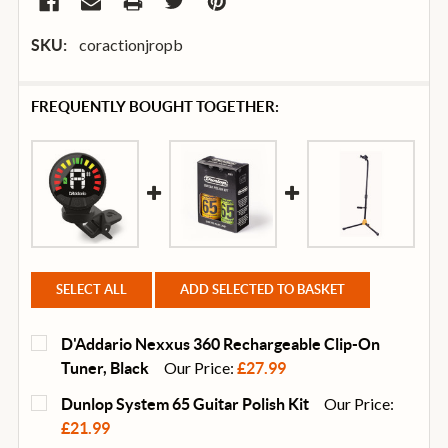
coractionjropb
SKU:
FREQUENTLY BOUGHT TOGETHER:
SELECT ALL
ADD SELECTED TO BASKET
D'Addario Nexxus 360 Rechargeable Clip-On
Our Price:
Tuner, Black
£27.99
CURRENT
QUANTITY:
Our Price:
Dunlop System 65 Guitar Polish Kit
STOCK:
DECREASE QUANTITY OF D'ADDARIO NEXXUS 360 RE
INCREASE QUANTITY OF D'ADDARIO NEXX
£21.99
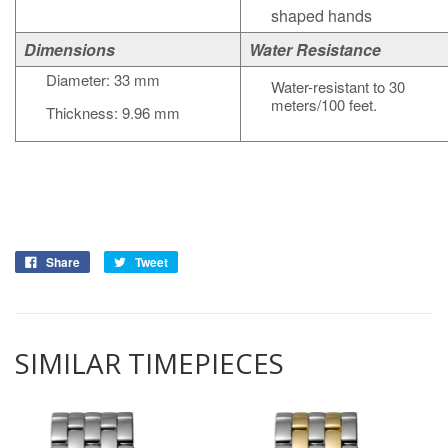
shaped hands
Dimensions
Water Resistance
Diameter: 33 mm
Water-resistant to 30
meters/100 feet.
Thickness: 9.96 mm
Share
Tweet
SIMILAR TIMEPIECES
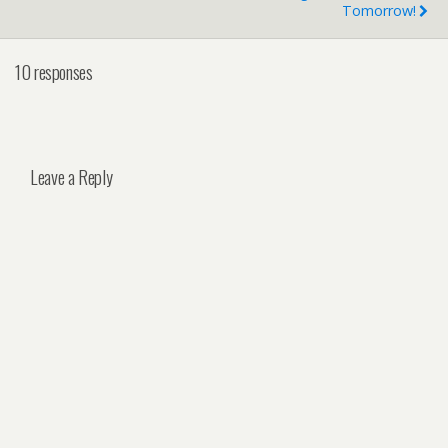
Tomorrow!
10 responses
Leave a Reply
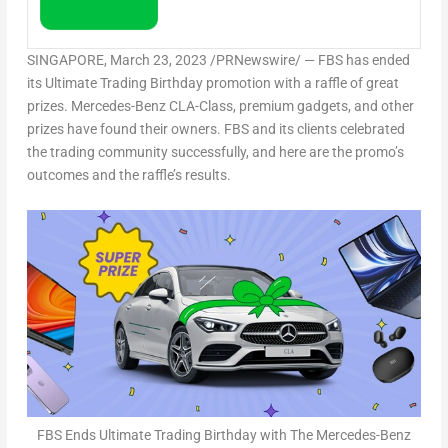
SINGAPORE
,
March 23, 2023
/PRNewswire/ — FBS has ended
its Ultimate Trading Birthday promotion with a raffle of great
prizes. Mercedes-Benz CLA-Class, premium gadgets, and other
prizes have found their owners. FBS and its clients celebrated
the trading community successfully, and here are the promo’s
outcomes and the raffle’s results.
FBS Ends Ultimate Trading Birthday with The Mercedes-Benz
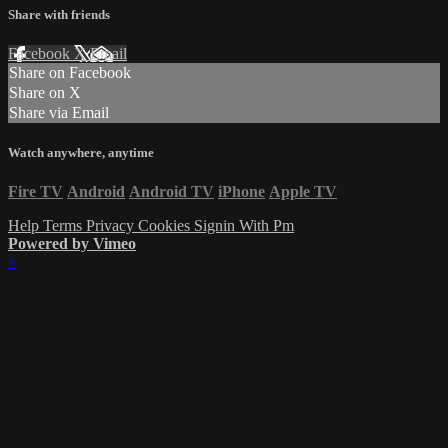
Share with friends
Facebook
X
Email
Share on Facebook
Share on X
Share via Email
Watch anywhere, anytime
Fire TV
Android
Android TV
iPhone
Apple TV
Help
Terms
Privacy
Cookies
Signin With Pm
Powered by Vimeo
×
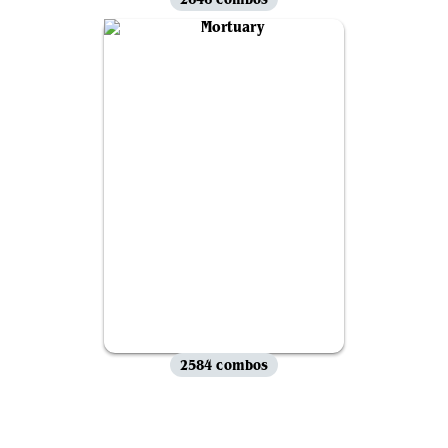
2584 combos
View all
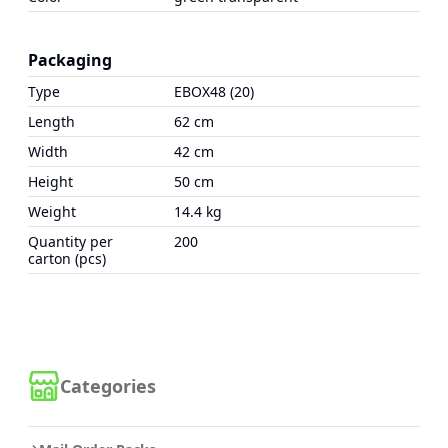
Packaging
Type
EBOX48 (20)
Length
62 cm
Width
42 cm
Height
50 cm
Weight
14.4 kg
Quantity per
200
carton (pcs)
Categories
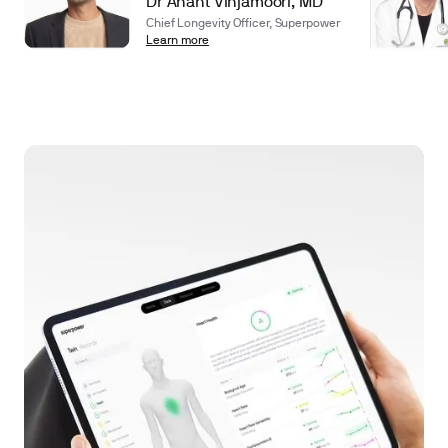
Dr Anant Vinjamoori, MD
Chief Longevity Officer, Superpower
Learn more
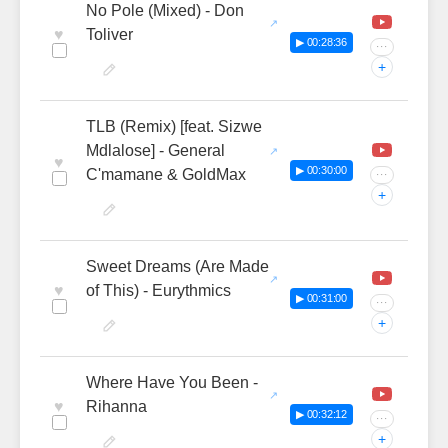
No Pole (Mixed) - Don
♥
Toliver
▶ 00:28:36
···
+
TLB (Remix) [feat. Sizwe
Mdlalose] - General
♥
▶ 00:30:00
C'mamane & GoldMax
···
+
Sweet Dreams (Are Made
♥
of This) - Eurythmics
▶ 00:31:00
···
+
Where Have You Been -
♥
Rihanna
▶ 00:32:12
···
+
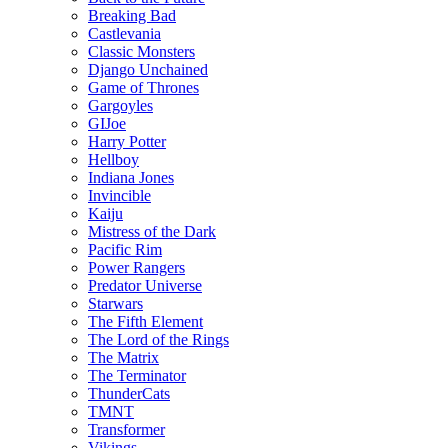
Breaking Bad
Castlevania
Classic Monsters
Django Unchained
Game of Thrones
Gargoyles
GIJoe
Harry Potter
Hellboy
Indiana Jones
Invincible
Kaiju
Mistress of the Dark
Pacific Rim
Power Rangers
Predator Universe
Starwars
The Fifth Element
The Lord of the Rings
The Matrix
The Terminator
ThunderCats
TMNT
Transformer
Vikings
________________________________________
Exercise requirements
The answer should consist of every line above in which "Birthday" appears.

Reply to the exercise
its Ultimate Trading Birthday promotion with a raffle of great
FBS Ends Ultimate Trading Birthday with The Mercedes-Benz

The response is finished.